01. Dezember 2023, 12:00 Uhr

Traditionell beginnen die kirchlichen Hilfswerke "Brot für die Welt" und "Adveniat" ihre bundesweiten, weihnachtlichen Spendenkampagnen am 1. Advent. In diesem Jahr startet das evangelische Hilfswerk in Leipzig, das katholische in Erfurt. Angesichts des Mitgliedschwundes der Kirchen und der aktuell zahlreichen Krisen wird es für kirchliche Hilfswerke immer schwieriger, Gelder für ihre Projekte zu sammeln.

"Wandel säen"– so lautet das Motto der diesjährigen Spendenkampagne des evangelischen Hilfswerkes.
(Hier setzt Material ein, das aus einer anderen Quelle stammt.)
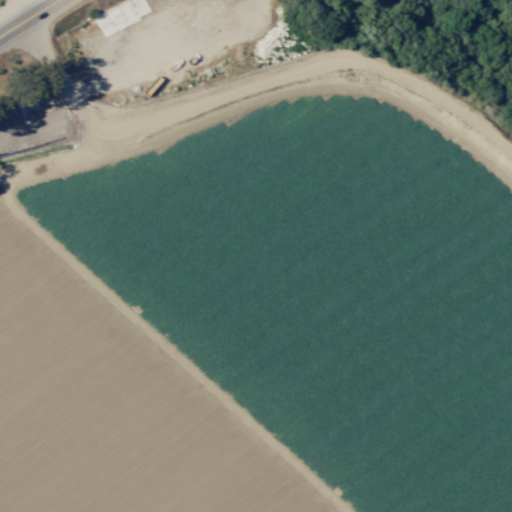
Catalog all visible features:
road: (24, 14)
crop: (253, 280)
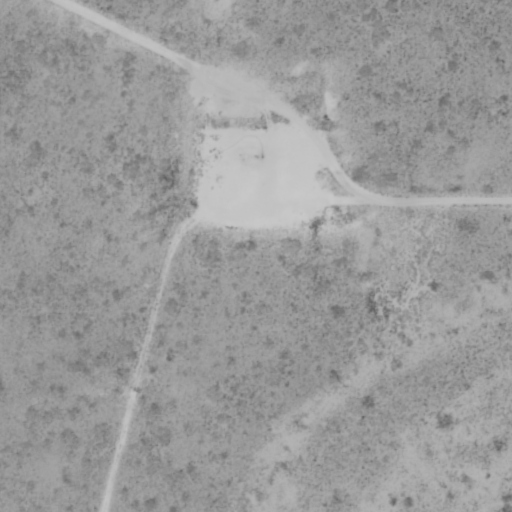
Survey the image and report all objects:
road: (168, 187)
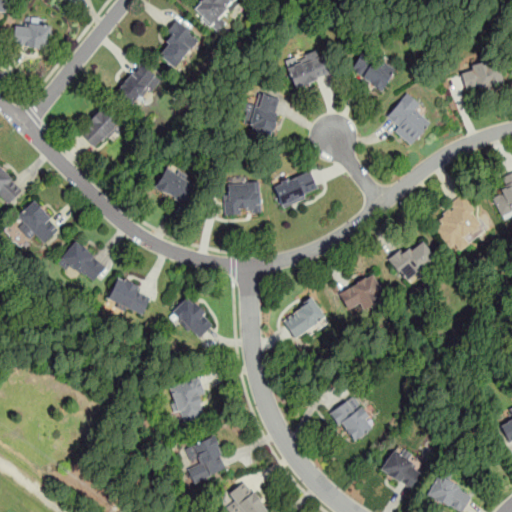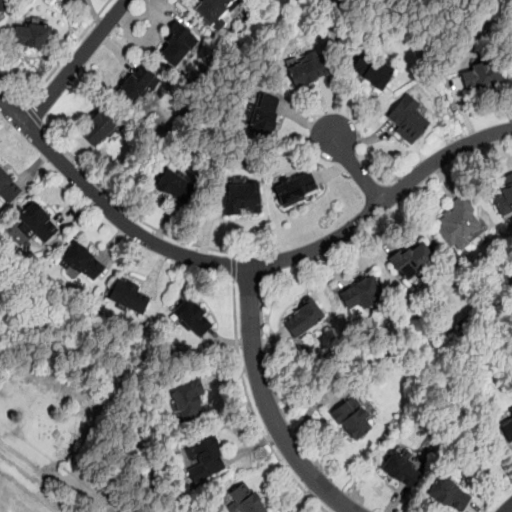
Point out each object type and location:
building: (2, 4)
building: (2, 5)
building: (212, 11)
building: (212, 12)
building: (32, 34)
building: (31, 35)
building: (177, 44)
building: (176, 45)
road: (65, 52)
road: (75, 62)
building: (306, 67)
building: (308, 69)
building: (371, 69)
building: (372, 69)
building: (480, 75)
building: (481, 77)
building: (137, 83)
building: (135, 85)
road: (12, 111)
road: (33, 113)
building: (264, 113)
building: (262, 114)
building: (406, 118)
building: (407, 118)
building: (101, 125)
building: (99, 126)
road: (355, 168)
building: (175, 184)
building: (175, 184)
building: (8, 185)
building: (294, 187)
building: (7, 188)
building: (294, 188)
building: (504, 194)
building: (504, 196)
building: (242, 197)
building: (241, 198)
road: (125, 208)
building: (37, 221)
building: (38, 221)
building: (458, 223)
building: (459, 223)
building: (412, 259)
building: (82, 260)
building: (411, 260)
building: (81, 261)
road: (262, 264)
road: (233, 265)
building: (361, 292)
building: (360, 293)
building: (128, 294)
building: (127, 295)
building: (190, 316)
building: (192, 317)
building: (303, 317)
building: (303, 317)
building: (187, 398)
building: (188, 399)
road: (267, 404)
road: (250, 406)
park: (45, 412)
building: (352, 417)
building: (351, 418)
building: (508, 427)
building: (505, 431)
building: (205, 458)
building: (206, 459)
building: (400, 466)
building: (401, 467)
road: (33, 485)
building: (448, 492)
building: (449, 494)
building: (247, 498)
building: (242, 499)
road: (507, 507)
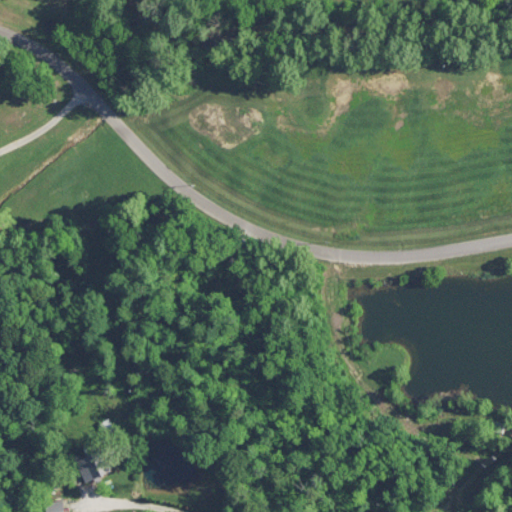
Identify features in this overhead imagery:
road: (46, 125)
park: (340, 174)
road: (225, 215)
building: (91, 465)
building: (92, 466)
road: (127, 502)
building: (55, 505)
building: (55, 506)
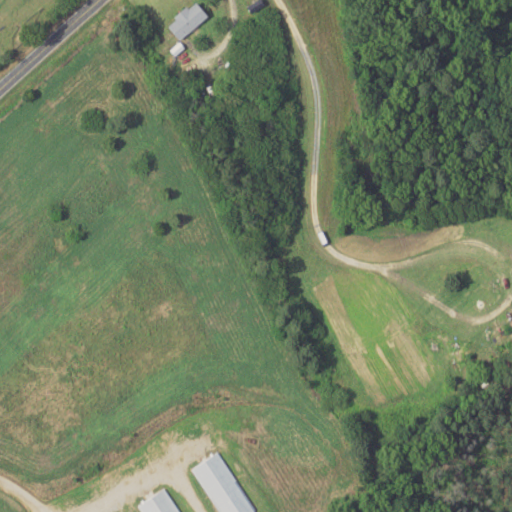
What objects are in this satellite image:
building: (182, 20)
road: (46, 43)
building: (221, 484)
building: (158, 502)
Anne Dreyer ist bei "Brot für die Welt" zuständig für Fundraising. Sie weiß um die ungerechte Verteilung von Lebensmitteln weltweit.

Weltweit hungern 800 Millionen Menschen; jeder zehnte Mensch hat nicht genug zu essen, und das, obwohl weltweit genug Lebensmittel produziert werden.

Anne Dreyer

Für "Brot für die Welt" sei die Ernährungskrise daher auch eine Gerechtigkeitsfrage und Veränderungen seien dringend notwendig, so Dreyer.

Zum Beispiel bei Soja, das in Monokulturen auf riesigen Flächen in Lateinamerika angebaut wird. Die Merseburger Studentin Melanie Heyne vom Future-Board von "Brot für die Welt" fordert: “Bei Soja geht es darum, die Pflanze auch hier vor Ort anzubauen und nicht um die halbe Welt zu schippern. Andererseits sollte Soja auch nicht als Kraftfutter an Tiere verfüttert werden, so dass wir die Eiweiße dann durch die Tiere aufnehmen.“

Katholische Spendenaktion "Adveniat" startet in Erfurt

Die Spendenaktion von "Adveniat", des katholischen Hilfswerks für Lateinamerika, steht in diesem Jahr unter dem Motto: "Flucht trennt – Hilfe verbindet".

Bei der Eröffnung in Erfurt werden Projekte für Menschen präsentiert, die eine lebensgefährliche Flucht durch den kolumbianischen Urwald hinter sich haben und oft traumatisiert sind.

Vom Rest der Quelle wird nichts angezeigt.